(TEXT EXCERPT)
----
Re: [Qemu-devel] [PATCH 0/2] target-i386: "custom" CPU model + script to

qemu-devel

[Date Prev][Date Next][Thread Prev][Thread Next][Date Index][Thread Index]

Re: [Qemu-devel] [PATCH 0/2] target-i386: "custom" CPU model + script to

From:	Andreas Färber
Subject:	Re: [Qemu-devel] [PATCH 0/2] target-i386: "custom" CPU model + script to dump existing CPU models
Date:	Tue, 23 Jun 2015 21:41:51 +0200
User-agent:	Mozilla/5.0 (X11; Linux x86_64; rv:31.0) Gecko/20100101 Thunderbird/31.7.0

Am 23.06.2015 um 21:25 schrieb Eduardo Habkost:
> On Tue, Jun 23, 2015 at 08:35:54PM +0200, Andreas Färber wrote:
>> Am 23.06.2015 um 19:39 schrieb Eduardo Habkost:
>>> On Tue, Jun 23, 2015 at 07:18:06PM +0200, Andreas Färber wrote:
>>>> Am 23.06.2015 um 19:08 schrieb Eduardo Habkost:
>>>>> On Tue, Jun 23, 2015 at 06:44:57PM +0200, Andreas Färber wrote:
>>>>>> Am 23.06.2015 um 18:38 schrieb Eduardo Habkost:
>>>>>>> On Tue, Jun 23, 2015 at 06:33:05PM +0200, Michael S. Tsirkin wrote:
>>>>>>>> On Tue, Jun 23, 2015 at 05:25:55PM +0100, Daniel P. Berrange wrote:
>>>>>>>>> Whether QEMU changed the CPU for existing machines, or only for new
>>>>>>>>> machines is actually not the core problem. Even if we only changed
>>>>>>>>> the CPU in new machines that would still be an unsatisfactory 
>>>>>>>>> situation
>>>>>>>>> because we want to be able to be able to access different versions of
>>>>>>>>> the CPU without the machine type changing, and access different 
>>>>>>>>> versions
>>>>>>>>> of the machine type, without the CPU changing. IOW it is the fact 
>>>>>>>>> that the
>>>>>>>>> changes in CPU are tied to changes in machine type that is the core
>>>>>>>>> problem.
>>>>>>>>
>>>>>>>> But that's because we are fixing bugs.  If CPU X used to work on
>>>>>>>> hardware Y in machine type A and stopped in machine type B, this is
>>>>>>>> because we have determined that it's the right thing to do for the
>>>>>>>> guests and the users. We don't break stuff just for fun.
>>>>>>>> Why do you want to bring back the bugs we fixed?
>>>>>>>
>>>>>>> I didn't take the time to count them, but I bet most of the commits I
>>>>>>> listed on my previous e-mail message are not bug fixes, but new
>>>>>>> features.
>>>>>>
>>>>>> Huh? Of course the latest machine model get new features. The point is
>>>>>> that the previous ones don't and that's what we are providing them for -
>>>>>> libvirt is expected to choose one machine and the contract with QEMU is
>>>>>> that for that machine the CPU does *not* grow new features, and we're
>>>>>> going at great lengths to achieve that. So this thread feels more and
>>>>>> more weird...
>>>>>
>>>>> We are not talking about changes to existing machines. We are talking
>>>>> about having changes introduced in new machines (the one we did on
>>>>> purpose) affecting the runnability of the VM.
>>>>
>>>> You are talking abstract!
>>>
>>> I am just talking about a different problem, and I don't know if you are
>>> purposely trying to ignore it, or are just denying that it is a problem.
----
(GIVEN ENTRIES)

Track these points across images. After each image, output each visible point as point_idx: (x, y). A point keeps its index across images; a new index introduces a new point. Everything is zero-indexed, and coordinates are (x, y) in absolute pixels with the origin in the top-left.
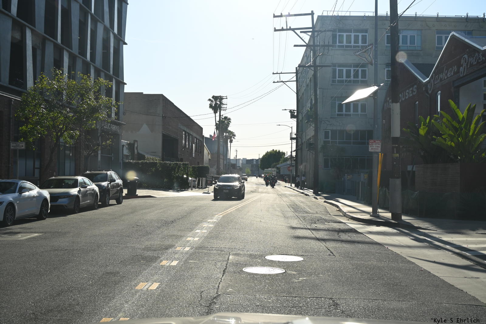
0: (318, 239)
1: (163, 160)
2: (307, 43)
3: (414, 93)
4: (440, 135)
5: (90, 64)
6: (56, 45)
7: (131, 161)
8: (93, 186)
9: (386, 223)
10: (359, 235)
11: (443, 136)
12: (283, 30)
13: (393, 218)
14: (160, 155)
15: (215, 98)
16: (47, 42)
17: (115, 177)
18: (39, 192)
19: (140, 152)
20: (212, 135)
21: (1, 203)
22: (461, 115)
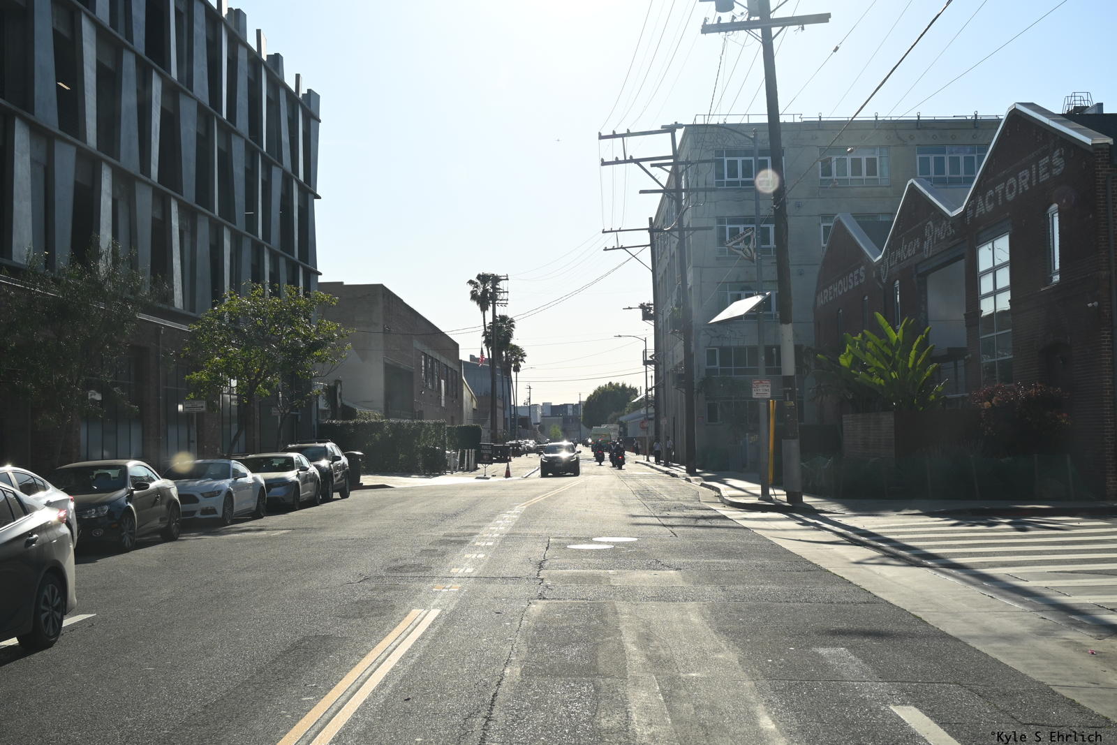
0: (664, 526)
1: (387, 415)
2: (665, 185)
3: (862, 281)
4: (864, 368)
5: (263, 245)
6: (211, 220)
7: (334, 422)
8: (312, 469)
9: (778, 508)
10: (725, 521)
11: (868, 370)
12: (617, 162)
13: (788, 501)
14: (382, 406)
15: (483, 278)
16: (200, 217)
17: (338, 452)
18: (254, 478)
19: (347, 403)
20: (476, 357)
21: (219, 492)
22: (894, 336)
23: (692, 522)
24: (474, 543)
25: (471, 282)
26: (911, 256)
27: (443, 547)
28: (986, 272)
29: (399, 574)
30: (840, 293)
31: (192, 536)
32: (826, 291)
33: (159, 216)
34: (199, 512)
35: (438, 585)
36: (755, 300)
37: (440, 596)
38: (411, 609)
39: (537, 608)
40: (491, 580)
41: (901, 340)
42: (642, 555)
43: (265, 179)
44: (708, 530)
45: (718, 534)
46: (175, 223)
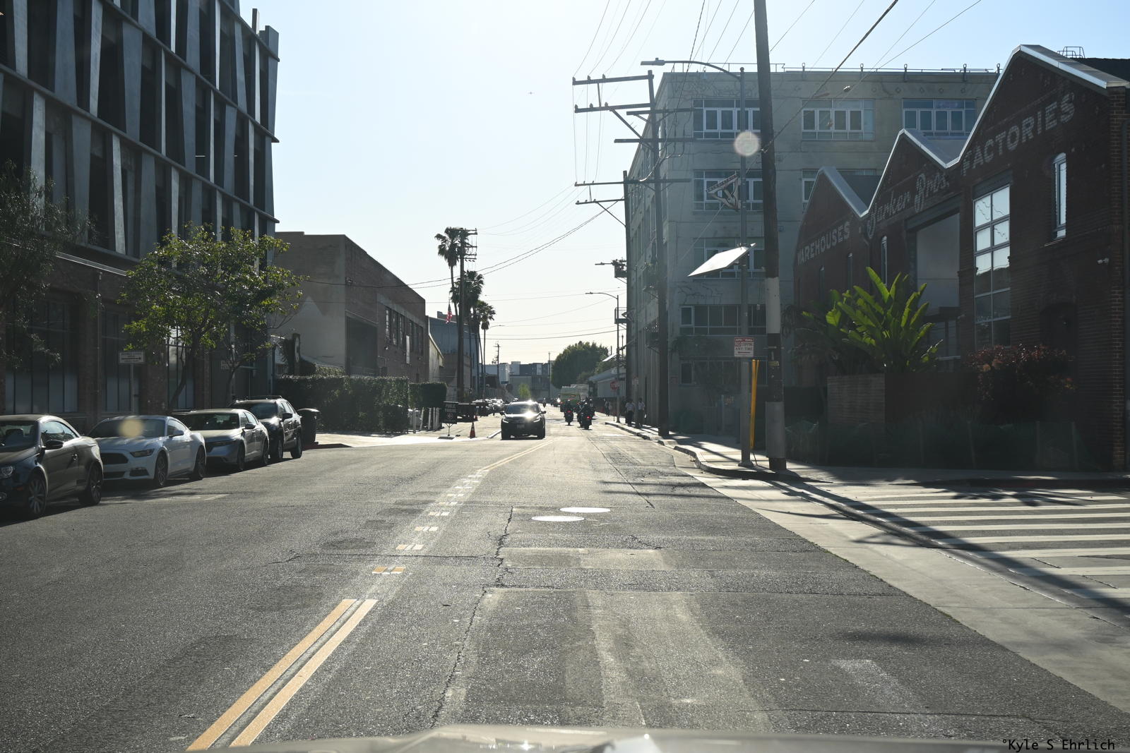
0: (639, 494)
1: (348, 371)
2: (641, 135)
3: (846, 237)
4: (854, 327)
5: (216, 189)
6: (158, 160)
7: (291, 377)
8: (259, 426)
9: (760, 475)
10: (706, 490)
11: (858, 329)
12: (592, 109)
13: (771, 468)
14: (343, 361)
15: (452, 232)
16: (145, 156)
17: (289, 409)
18: (192, 436)
19: (305, 358)
20: (444, 313)
21: (151, 451)
22: (887, 293)
23: (669, 490)
24: (427, 513)
25: (439, 236)
26: (900, 212)
27: (392, 517)
28: (983, 227)
29: (336, 551)
30: (823, 250)
31: (116, 500)
32: (807, 248)
33: (98, 153)
34: (129, 473)
35: (379, 566)
36: (738, 252)
37: (379, 581)
38: (342, 598)
39: (493, 598)
40: (442, 559)
41: (893, 297)
42: (615, 530)
43: (218, 118)
44: (687, 500)
45: (699, 505)
46: (117, 162)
----
In the mailing-list thread above, condense the paragraph beginning "Whether QEMU changed the CPU for existing machines" into a short bulleted list that keeps its main points.

- Whether QEMU changes the CPU for existing machines or only for new ones is not the core problem.
- Changing the CPU only in new machines would still be unsatisfactory.
- The aim is to access different CPU versions without the machine type changing, and different machine type versions without the CPU changing.
- The core problem is that CPU changes are tied to machine type changes.